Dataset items
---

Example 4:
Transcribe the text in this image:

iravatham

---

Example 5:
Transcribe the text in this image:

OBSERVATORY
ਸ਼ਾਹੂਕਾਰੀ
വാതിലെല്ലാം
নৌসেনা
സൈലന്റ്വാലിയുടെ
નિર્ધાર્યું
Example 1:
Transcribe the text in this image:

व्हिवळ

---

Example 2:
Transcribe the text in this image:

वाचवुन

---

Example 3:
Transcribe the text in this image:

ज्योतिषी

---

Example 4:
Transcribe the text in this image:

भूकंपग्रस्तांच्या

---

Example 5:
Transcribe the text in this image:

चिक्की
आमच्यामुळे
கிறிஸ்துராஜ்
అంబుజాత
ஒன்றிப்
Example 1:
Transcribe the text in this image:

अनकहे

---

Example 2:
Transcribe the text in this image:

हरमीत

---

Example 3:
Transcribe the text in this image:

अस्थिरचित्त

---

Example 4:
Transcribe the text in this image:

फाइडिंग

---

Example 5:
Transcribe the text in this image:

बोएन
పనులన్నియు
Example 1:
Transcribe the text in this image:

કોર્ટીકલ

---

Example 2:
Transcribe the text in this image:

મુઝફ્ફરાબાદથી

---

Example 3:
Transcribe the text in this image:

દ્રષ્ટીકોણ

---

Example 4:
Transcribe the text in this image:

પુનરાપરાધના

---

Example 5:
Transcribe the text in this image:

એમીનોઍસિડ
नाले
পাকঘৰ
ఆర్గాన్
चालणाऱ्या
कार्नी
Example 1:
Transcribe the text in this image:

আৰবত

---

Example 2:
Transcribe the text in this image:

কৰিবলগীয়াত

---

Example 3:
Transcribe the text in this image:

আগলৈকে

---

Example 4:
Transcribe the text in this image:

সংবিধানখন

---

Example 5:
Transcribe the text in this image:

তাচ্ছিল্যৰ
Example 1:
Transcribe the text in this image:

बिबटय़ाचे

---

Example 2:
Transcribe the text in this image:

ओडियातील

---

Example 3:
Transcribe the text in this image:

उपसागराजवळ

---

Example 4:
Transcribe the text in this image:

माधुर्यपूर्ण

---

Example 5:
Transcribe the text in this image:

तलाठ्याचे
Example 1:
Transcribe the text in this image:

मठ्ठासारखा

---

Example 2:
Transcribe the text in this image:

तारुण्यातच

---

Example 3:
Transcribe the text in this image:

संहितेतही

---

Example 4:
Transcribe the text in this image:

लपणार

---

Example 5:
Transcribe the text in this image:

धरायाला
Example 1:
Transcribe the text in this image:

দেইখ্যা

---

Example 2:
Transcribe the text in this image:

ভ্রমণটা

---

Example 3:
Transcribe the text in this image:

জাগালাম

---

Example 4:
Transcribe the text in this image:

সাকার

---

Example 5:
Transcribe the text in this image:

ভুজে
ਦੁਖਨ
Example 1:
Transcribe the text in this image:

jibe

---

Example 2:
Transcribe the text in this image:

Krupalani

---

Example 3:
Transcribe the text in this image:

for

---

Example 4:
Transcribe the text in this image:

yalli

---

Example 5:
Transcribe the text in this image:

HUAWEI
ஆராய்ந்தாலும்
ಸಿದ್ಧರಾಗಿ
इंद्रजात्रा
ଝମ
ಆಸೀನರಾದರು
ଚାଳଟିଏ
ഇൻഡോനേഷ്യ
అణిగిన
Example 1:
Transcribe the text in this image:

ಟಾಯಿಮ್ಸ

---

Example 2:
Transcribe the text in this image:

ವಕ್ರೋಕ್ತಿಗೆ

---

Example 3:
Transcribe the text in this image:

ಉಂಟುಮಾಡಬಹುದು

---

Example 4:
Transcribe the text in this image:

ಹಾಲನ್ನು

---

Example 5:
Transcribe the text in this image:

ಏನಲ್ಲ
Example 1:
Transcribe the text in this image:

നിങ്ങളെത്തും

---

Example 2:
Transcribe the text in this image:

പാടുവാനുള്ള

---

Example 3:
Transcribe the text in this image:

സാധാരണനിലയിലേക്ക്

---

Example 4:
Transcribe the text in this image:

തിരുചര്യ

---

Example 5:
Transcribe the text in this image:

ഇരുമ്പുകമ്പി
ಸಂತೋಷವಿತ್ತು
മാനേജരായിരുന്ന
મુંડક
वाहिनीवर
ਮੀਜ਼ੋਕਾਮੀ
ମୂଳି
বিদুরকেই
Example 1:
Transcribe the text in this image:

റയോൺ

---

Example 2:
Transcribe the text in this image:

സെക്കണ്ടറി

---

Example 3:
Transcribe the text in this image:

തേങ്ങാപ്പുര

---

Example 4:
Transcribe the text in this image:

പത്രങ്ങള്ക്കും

The request: Turn every line of the items above into a numbered list, leaving out the blank lines.

Result below:
1. ---
2. Example 4:
3. Transcribe the text in this image:
4. iravatham
5. ---
6. Example 5:
7. Transcribe the text in this image:
8. OBSERVATORY
9. ਸ਼ਾਹੂਕਾਰੀ
10. വാതിലെല്ലാം
11. নৌসেনা
12. സൈലന്റ്വാലിയുടെ
13. નિર્ધાર્યું
14. Example 1:
15. Transcribe the text in this image:
16. व्हिवळ
17. ---
18. Example 2:
19. Transcribe the text in this image:
20. वाचवुन
21. ---
22. Example 3:
23. Transcribe the text in this image:
24. ज्योतिषी
25. ---
26. Example 4:
27. Transcribe the text in this image:
28. भूकंपग्रस्तांच्या
29. ---
30. Example 5:
31. Transcribe the text in this image:
32. चिक्की
33. आमच्यामुळे
34. கிறிஸ்துராஜ்
35. అంబుజాత
36. ஒன்றிப்
37. Example 1:
38. Transcribe the text in this image:
39. अनकहे
40. ---
41. Example 2:
42. Transcribe the text in this image:
43. हरमीत
44. ---
45. Example 3:
46. Transcribe the text in this image:
47. अस्थिरचित्त
48. ---
49. Example 4:
50. Transcribe the text in this image:
51. फाइडिंग
52. ---
53. Example 5:
54. Transcribe the text in this image:
55. बोएन
56. పనులన్నియు
57. Example 1:
58. Transcribe the text in this image:
59. કોર્ટીકલ
60. ---
61. Example 2:
62. Transcribe the text in this image:
63. મુઝફ્ફરાબાદથી
64. ---
65. Example 3:
66. Transcribe the text in this image:
67. દ્રષ્ટીકોણ
68. ---
69. Example 4:
70. Transcribe the text in this image:
71. પુનરાપરાધના
72. ---
73. Example 5:
74. Transcribe the text in this image:
75. એમીનોઍસિડ
76. नाले
77. পাকঘৰ
78. ఆర్గాన్
79. चालणाऱ्या
80. कार्नी
81. Example 1:
82. Transcribe the text in this image:
83. আৰবত
84. ---
85. Example 2:
86. Transcribe the text in this image:
87. কৰিবলগীয়াত
88. ---
89. Example 3:
90. Transcribe the text in this image:
91. আগলৈকে
92. ---
93. Example 4:
94. Transcribe the text in this image:
95. সংবিধানখন
96. ---
97. Example 5:
98. Transcribe the text in this image:
99. তাচ্ছিল্যৰ
100. Example 1:
101. Transcribe the text in this image:
102. बिबटय़ाचे
103. ---
104. Example 2:
105. Transcribe the text in this image:
106. ओडियातील
107. ---
108. Example 3:
109. Transcribe the text in this image:
110. उपसागराजवळ
111. ---
112. Example 4:
113. Transcribe the text in this image:
114. माधुर्यपूर्ण
115. ---
116. Example 5:
117. Transcribe the text in this image:
118. तलाठ्याचे
119. Example 1:
120. Transcribe the text in this image:
121. मठ्ठासारखा
122. ---
123. Example 2:
124. Transcribe the text in this image:
125. तारुण्यातच
126. ---
127. Example 3:
128. Transcribe the text in this image:
129. संहितेतही
130. ---
131. Example 4:
132. Transcribe the text in this image:
133. लपणार
134. ---
135. Example 5:
136. Transcribe the text in this image:
137. धरायाला
138. Example 1:
139. Transcribe the text in this image:
140. দেইখ্যা
141. ---
142. Example 2:
143. Transcribe the text in this image:
144. ভ্রমণটা
145. ---
146. Example 3:
147. Transcribe the text in this image:
148. জাগালাম
149. ---
150. Example 4:
151. Transcribe the text in this image:
152. সাকার
153. ---
154. Example 5:
155. Transcribe the text in this image:
156. ভুজে
157. ਦੁਖਨ
158. Example 1:
159. Transcribe the text in this image:
160. jibe
161. ---
162. Example 2:
163. Transcribe the text in this image:
164. Krupalani
165. ---
166. Example 3:
167. Transcribe the text in this image:
168. for
169. ---
170. Example 4:
171. Transcribe the text in this image:
172. yalli
173. ---
174. Example 5:
175. Transcribe the text in this image:
176. HUAWEI
177. ஆராய்ந்தாலும்
178. ಸಿದ್ಧರಾಗಿ
179. इंद्रजात्रा
180. ଝମ
181. ಆಸೀನರಾದರು
182. ଚାଳଟିଏ
183. ഇൻഡോനേഷ്യ
184. అణిగిన
185. Example 1:
186. Transcribe the text in this image:
187. ಟಾಯಿಮ್ಸ
188. ---
189. Example 2:
190. Transcribe the text in this image:
191. ವಕ್ರೋಕ್ತಿಗೆ
192. ---
193. Example 3:
194. Transcribe the text in this image:
195. ಉಂಟುಮಾಡಬಹುದು
196. ---
197. Example 4:
198. Transcribe the text in this image:
199. ಹಾಲನ್ನು
200. ---
201. Example 5:
202. Transcribe the text in this image:
203. ಏನಲ್ಲ
204. Example 1:
205. Transcribe the text in this image:
206. നിങ്ങളെത്തും
207. ---
208. Example 2:
209. Transcribe the text in this image:
210. പാടുവാനുള്ള
211. ---
212. Example 3:
213. Transcribe the text in this image:
214. സാധാരണനിലയിലേക്ക്
215. ---
216. Example 4:
217. Transcribe the text in this image:
218. തിരുചര്യ
219. ---
220. Example 5:
221. Transcribe the text in this image:
222. ഇരുമ്പുകമ്പി
223. ಸಂತೋಷವಿತ್ತು
224. മാനേജരായിരുന്ന
225. મુંડક
226. वाहिनीवर
227. ਮੀਜ਼ੋਕਾਮੀ
228. ମୂଳି
229. বিদুরকেই
230. Example 1:
231. Transcribe the text in this image:
232. റയോൺ
233. ---
234. Example 2:
235. Transcribe the text in this image:
236. സെക്കണ്ടറി
237. ---
238. Example 3:
239. Transcribe the text in this image:
240. തേങ്ങാപ്പുര
241. ---
242. Example 4:
243. Transcribe the text in this image:
244. പത്രങ്ങള്ക്കും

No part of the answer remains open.